**AIM OF THE TASK:**
Scan the material that follows. Copy every line containing the word "Cemetery".

========================================================================

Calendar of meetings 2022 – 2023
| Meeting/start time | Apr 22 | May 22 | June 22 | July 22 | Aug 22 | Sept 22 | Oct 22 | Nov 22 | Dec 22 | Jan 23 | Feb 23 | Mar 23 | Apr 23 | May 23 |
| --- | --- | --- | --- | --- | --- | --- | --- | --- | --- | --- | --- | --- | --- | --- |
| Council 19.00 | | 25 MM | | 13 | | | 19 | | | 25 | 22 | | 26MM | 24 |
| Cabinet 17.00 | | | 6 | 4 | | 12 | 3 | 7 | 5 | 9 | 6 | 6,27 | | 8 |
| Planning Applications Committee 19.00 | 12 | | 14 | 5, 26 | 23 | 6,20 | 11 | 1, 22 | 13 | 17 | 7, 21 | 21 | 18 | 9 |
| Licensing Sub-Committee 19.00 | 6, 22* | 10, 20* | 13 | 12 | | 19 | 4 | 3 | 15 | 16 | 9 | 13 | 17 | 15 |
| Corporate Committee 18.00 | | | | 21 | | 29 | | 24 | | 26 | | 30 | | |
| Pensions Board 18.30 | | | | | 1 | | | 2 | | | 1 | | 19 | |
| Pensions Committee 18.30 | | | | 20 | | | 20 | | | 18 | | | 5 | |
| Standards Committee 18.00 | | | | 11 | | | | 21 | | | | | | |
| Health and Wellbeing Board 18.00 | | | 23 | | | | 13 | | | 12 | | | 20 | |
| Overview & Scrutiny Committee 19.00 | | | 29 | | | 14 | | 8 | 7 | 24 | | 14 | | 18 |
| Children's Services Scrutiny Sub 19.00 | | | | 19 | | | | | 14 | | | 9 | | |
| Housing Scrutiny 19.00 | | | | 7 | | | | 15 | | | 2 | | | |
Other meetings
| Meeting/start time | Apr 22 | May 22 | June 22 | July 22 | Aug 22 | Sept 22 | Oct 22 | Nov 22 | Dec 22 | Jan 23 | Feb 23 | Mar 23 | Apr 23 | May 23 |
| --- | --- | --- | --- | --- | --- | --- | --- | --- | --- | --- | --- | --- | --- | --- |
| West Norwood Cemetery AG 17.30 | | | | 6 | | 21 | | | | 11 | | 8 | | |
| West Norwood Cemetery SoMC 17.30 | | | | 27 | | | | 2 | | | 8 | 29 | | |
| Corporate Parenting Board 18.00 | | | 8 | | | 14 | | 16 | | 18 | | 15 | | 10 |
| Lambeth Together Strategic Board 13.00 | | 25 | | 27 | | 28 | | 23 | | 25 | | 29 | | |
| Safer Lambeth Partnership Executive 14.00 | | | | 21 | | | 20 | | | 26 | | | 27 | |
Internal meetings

========================================================================

**EXPECTED ANSWER:**
| West Norwood Cemetery AG 17.30 | | | | 6 | | 21 | | | | 11 | | 8 | | |
| West Norwood Cemetery SoMC 17.30 | | | | 27 | | | | 2 | | | 8 | 29 | | |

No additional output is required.